[Scene geometry reasoning data]
Start of Block
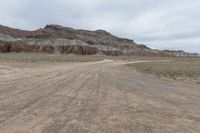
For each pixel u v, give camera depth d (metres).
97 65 42.00
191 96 11.62
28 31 191.88
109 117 7.21
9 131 5.71
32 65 35.00
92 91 12.19
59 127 6.09
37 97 10.03
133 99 10.30
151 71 28.31
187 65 38.78
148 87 14.64
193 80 19.83
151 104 9.34
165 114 7.79
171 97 11.13
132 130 6.04
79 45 174.50
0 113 7.31
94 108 8.34
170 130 6.15
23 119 6.71
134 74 24.97
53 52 155.88
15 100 9.28
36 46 154.75
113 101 9.70
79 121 6.67
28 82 14.84
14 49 134.25
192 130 6.21
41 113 7.42
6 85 13.18
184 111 8.30
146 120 7.00
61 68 30.36
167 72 25.73
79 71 25.84
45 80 16.28
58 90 12.12
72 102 9.24
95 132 5.79
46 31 192.00
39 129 5.89
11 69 25.62
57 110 7.87
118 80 18.14
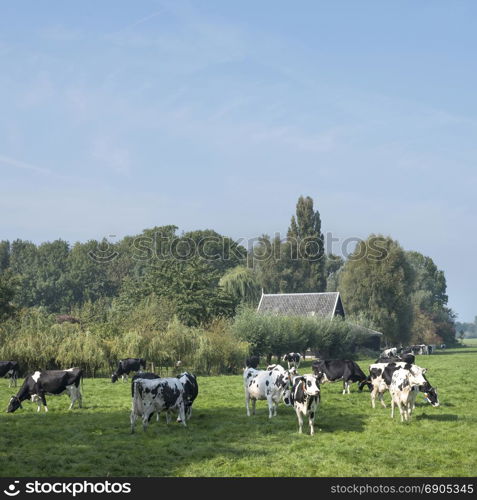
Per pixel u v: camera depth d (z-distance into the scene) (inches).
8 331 1685.5
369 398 1047.6
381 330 3550.7
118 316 1979.6
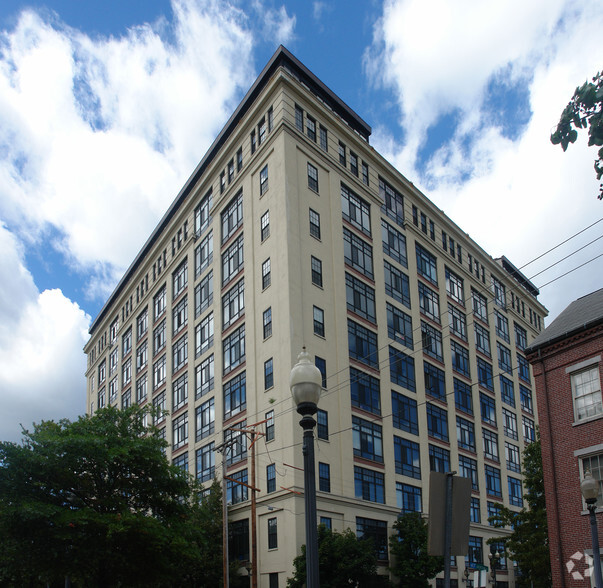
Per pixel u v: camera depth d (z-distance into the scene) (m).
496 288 70.44
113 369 78.06
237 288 49.56
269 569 39.56
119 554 26.86
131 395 69.88
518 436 65.94
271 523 40.38
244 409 45.91
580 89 9.99
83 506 28.00
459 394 57.56
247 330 46.78
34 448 27.73
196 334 55.72
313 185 47.59
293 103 48.28
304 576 34.44
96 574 28.17
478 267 67.56
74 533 26.05
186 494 31.52
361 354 47.06
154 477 30.36
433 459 51.28
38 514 25.38
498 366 66.12
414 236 57.28
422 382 52.66
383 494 44.97
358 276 49.00
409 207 58.16
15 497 26.41
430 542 9.08
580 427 24.56
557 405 25.55
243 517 42.94
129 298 74.56
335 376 44.09
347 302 47.16
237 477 45.12
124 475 30.16
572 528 23.94
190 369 55.50
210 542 40.53
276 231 45.22
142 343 69.00
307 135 48.78
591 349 24.84
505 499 59.88
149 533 27.08
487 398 62.12
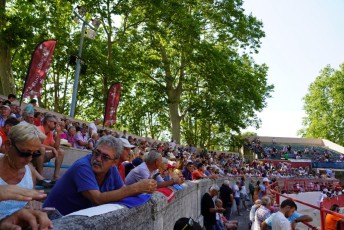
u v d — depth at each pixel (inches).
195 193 408.2
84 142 508.4
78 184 134.9
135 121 1839.3
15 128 111.3
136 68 1328.7
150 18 1256.8
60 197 138.3
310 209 885.8
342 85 2743.6
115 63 1280.8
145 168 230.2
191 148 1552.7
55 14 1134.4
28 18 962.7
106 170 141.2
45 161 280.4
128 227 123.2
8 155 113.0
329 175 1883.6
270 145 2345.0
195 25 1225.4
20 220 93.4
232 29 1460.4
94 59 1206.3
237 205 753.6
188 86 1662.2
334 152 2289.6
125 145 237.6
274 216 288.5
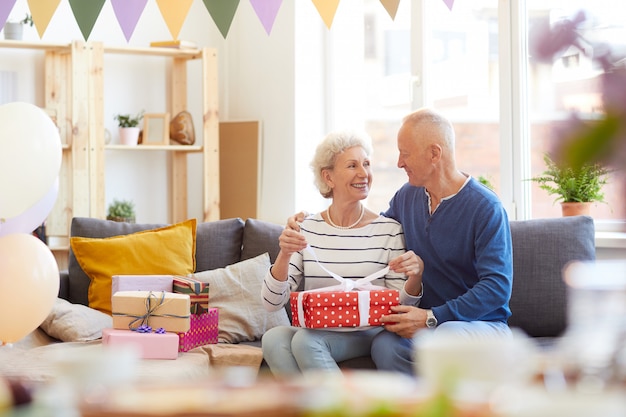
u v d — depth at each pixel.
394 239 2.60
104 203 4.33
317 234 2.62
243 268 3.03
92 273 3.04
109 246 3.05
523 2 3.52
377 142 4.37
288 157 4.48
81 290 3.11
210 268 3.15
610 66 0.38
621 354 0.62
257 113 4.71
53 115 4.30
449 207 2.49
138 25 4.73
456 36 3.92
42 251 2.55
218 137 4.61
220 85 4.95
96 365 0.82
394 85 4.26
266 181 4.64
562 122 0.38
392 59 4.27
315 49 4.48
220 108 4.95
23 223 2.75
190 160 4.89
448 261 2.50
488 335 2.30
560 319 2.80
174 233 3.12
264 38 4.63
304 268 2.61
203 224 3.23
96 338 2.76
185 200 4.80
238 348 2.66
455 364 0.67
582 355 0.64
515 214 3.55
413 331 2.36
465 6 3.86
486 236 2.42
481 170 3.80
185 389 0.68
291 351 2.46
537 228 2.88
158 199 4.81
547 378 0.64
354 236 2.60
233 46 4.89
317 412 0.59
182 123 4.61
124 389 0.69
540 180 3.26
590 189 3.16
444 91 3.99
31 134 2.61
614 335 0.63
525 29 3.53
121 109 4.71
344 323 2.39
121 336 2.40
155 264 3.04
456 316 2.36
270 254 3.14
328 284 2.56
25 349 2.65
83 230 3.17
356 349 2.48
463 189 2.49
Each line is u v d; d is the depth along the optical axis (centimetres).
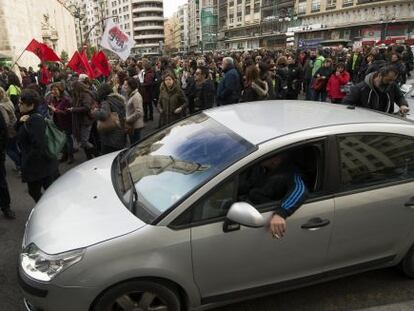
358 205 270
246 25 9288
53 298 224
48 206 279
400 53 1301
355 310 290
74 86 660
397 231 293
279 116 301
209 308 261
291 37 6019
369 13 5866
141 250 227
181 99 699
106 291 227
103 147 555
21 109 397
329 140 267
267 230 251
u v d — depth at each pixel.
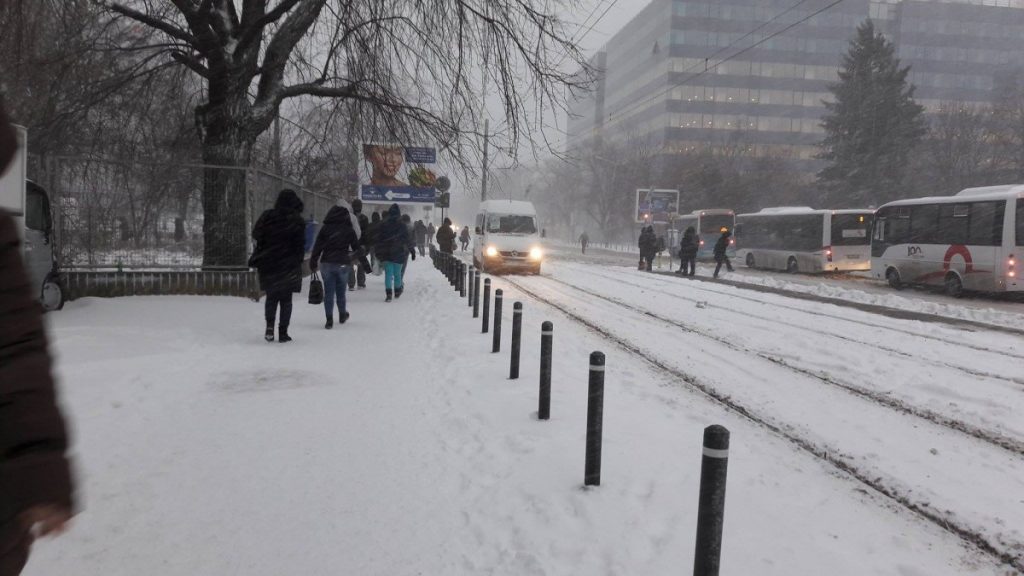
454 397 6.30
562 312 13.24
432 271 22.66
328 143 17.19
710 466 2.64
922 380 7.54
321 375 7.02
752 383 7.34
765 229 31.67
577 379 7.13
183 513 3.77
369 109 13.84
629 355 8.80
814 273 29.17
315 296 9.94
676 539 3.53
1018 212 17.92
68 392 5.84
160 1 13.62
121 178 11.79
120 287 11.80
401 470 4.48
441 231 22.25
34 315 1.49
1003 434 5.65
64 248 11.58
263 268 8.62
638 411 6.01
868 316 13.59
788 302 16.06
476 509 3.89
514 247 23.03
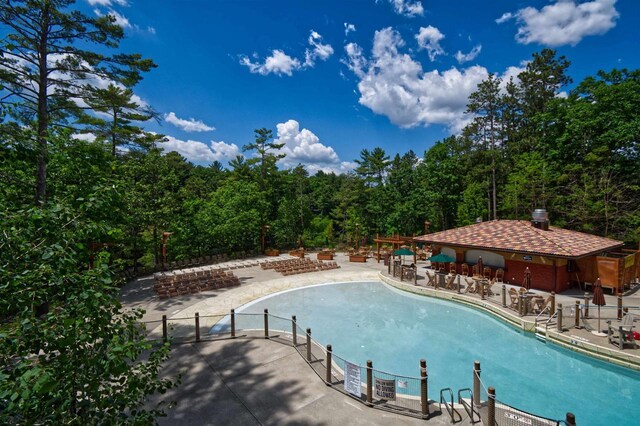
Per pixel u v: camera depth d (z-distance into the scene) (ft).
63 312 11.21
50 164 49.85
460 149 159.02
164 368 32.68
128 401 11.98
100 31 51.49
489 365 37.52
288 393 28.35
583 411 29.07
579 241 64.39
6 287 10.98
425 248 119.44
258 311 56.39
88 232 13.83
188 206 105.09
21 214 12.49
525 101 147.84
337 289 71.41
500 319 50.85
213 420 24.72
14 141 21.36
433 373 35.99
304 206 158.92
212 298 62.69
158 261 100.22
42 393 9.41
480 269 67.10
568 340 39.19
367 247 129.08
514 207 110.22
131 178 86.28
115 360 10.94
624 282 58.03
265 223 128.06
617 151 93.56
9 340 10.23
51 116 54.54
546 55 143.13
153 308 55.98
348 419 24.88
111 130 64.64
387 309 58.08
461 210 132.87
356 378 27.68
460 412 25.96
End of Block
■ Problem requirements
Among the records above, extract exactly the lines from the line with "132 130 6.04" to the line with "58 90 12.12", both lines included, and leave out the rest.

■ Expected answer
132 130 6.04
79 45 174.50
0 113 7.31
94 108 8.34
170 130 6.15
23 119 6.71
134 74 24.97
53 52 155.88
15 100 9.28
36 46 154.75
113 101 9.70
79 121 6.67
28 82 14.84
14 49 134.25
192 130 6.21
41 113 7.42
6 85 13.18
184 111 8.30
146 120 7.00
61 68 30.36
167 72 25.73
79 71 25.84
45 80 16.28
58 90 12.12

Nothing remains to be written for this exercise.